EXERCISE DESCRIPTION » A single stretch of the material below is to be transcribed exactly, starting at the line with "Knowledge: | none |" and ending after the line with "laraba@unimelb.edu.au (mailto:laraba@unimelb.edu.au) |".

PROVIDED DATA below:

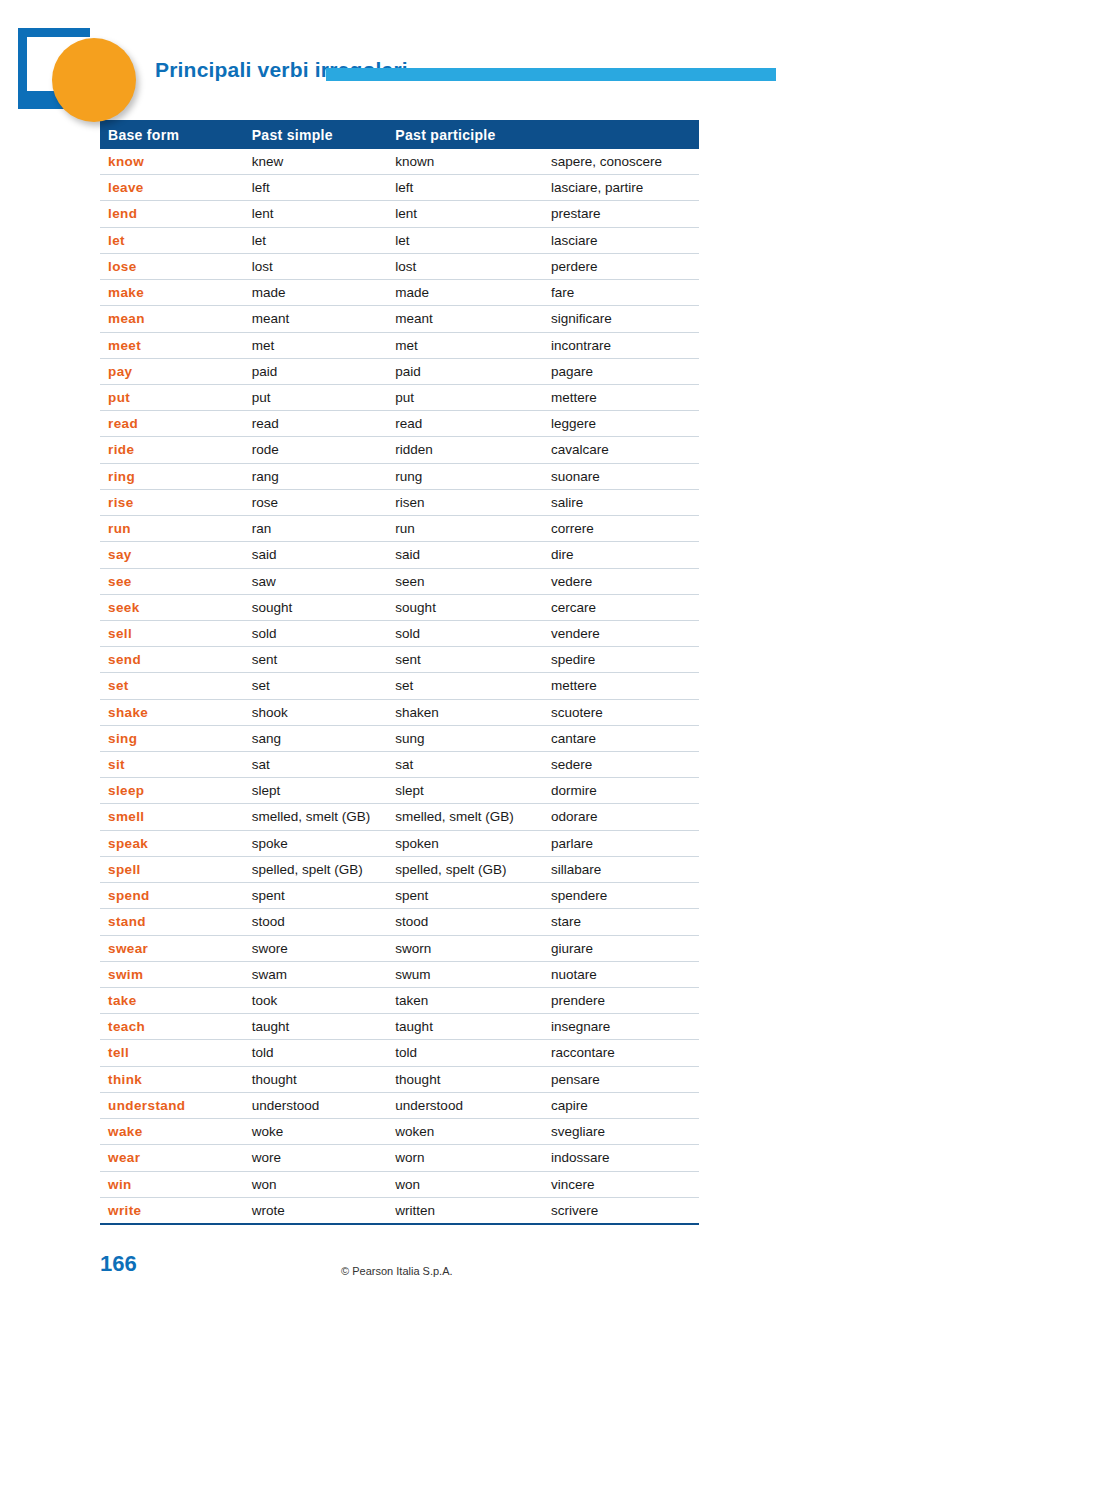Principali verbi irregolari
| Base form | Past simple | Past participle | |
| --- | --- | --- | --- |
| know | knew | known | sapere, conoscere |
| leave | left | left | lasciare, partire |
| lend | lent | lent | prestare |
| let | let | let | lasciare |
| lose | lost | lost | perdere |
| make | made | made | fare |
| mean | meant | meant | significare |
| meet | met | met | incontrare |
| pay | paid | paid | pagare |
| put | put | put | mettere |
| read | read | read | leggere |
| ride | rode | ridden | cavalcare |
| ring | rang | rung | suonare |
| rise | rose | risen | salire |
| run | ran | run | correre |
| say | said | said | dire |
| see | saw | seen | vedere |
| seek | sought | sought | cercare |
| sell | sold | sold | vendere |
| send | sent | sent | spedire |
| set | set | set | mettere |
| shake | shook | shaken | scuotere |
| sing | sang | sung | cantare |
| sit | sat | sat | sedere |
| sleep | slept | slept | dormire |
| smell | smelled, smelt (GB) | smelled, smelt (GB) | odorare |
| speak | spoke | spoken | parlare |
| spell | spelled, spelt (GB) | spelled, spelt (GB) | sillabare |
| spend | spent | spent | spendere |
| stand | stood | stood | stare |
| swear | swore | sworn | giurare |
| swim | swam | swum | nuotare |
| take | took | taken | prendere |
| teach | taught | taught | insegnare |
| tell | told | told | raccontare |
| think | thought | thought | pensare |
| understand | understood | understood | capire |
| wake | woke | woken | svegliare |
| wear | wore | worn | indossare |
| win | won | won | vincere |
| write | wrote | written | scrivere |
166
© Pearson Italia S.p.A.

End of PROVIDED DATA.
PROVIDED DATA below:

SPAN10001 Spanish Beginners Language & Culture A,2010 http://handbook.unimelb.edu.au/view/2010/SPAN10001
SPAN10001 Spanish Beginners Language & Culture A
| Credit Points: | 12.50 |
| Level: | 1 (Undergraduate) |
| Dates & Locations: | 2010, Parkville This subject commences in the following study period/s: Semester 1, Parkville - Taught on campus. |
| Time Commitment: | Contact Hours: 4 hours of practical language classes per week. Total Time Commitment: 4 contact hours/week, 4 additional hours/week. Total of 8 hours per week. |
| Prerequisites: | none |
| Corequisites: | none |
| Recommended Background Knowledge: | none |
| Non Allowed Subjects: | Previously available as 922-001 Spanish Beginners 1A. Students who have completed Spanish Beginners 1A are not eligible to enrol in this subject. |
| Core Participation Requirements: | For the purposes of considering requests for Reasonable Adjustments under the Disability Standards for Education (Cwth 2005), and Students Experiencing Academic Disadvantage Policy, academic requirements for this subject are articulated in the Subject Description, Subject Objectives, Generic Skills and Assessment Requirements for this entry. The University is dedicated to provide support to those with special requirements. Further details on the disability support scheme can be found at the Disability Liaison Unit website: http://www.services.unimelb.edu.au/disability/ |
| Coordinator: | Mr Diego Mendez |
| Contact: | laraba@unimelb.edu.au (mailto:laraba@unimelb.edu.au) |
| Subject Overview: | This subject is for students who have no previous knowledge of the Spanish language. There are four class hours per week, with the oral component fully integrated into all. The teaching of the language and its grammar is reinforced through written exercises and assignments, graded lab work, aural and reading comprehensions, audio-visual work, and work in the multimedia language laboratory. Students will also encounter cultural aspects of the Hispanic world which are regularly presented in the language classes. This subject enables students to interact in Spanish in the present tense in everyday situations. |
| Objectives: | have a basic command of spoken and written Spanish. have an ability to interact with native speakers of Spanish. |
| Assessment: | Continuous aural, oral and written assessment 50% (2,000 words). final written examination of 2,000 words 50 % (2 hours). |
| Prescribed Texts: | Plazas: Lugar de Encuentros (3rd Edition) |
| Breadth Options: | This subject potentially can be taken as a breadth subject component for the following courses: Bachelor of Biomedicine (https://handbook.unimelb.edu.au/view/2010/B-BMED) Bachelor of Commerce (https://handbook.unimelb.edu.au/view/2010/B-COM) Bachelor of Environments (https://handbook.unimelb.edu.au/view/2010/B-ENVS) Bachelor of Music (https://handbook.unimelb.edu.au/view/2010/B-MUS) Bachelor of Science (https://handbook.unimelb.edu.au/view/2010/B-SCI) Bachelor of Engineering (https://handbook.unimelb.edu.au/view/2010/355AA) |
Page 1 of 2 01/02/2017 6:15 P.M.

End of PROVIDED DATA.

RESULT »
| Recommended Background Knowledge: | none |
| Non Allowed Subjects: | Previously available as 922-001 Spanish Beginners 1A. Students who have completed Spanish Beginners 1A are not eligible to enrol in this subject. |
| Core Participation Requirements: | For the purposes of considering requests for Reasonable Adjustments under the Disability Standards for Education (Cwth 2005), and Students Experiencing Academic Disadvantage Policy, academic requirements for this subject are articulated in the Subject Description, Subject Objectives, Generic Skills and Assessment Requirements for this entry. The University is dedicated to provide support to those with special requirements. Further details on the disability support scheme can be found at the Disability Liaison Unit website: http://www.services.unimelb.edu.au/disability/ |
| Coordinator: | Mr Diego Mendez |
| Contact: | laraba@unimelb.edu.au (mailto:laraba@unimelb.edu.au) |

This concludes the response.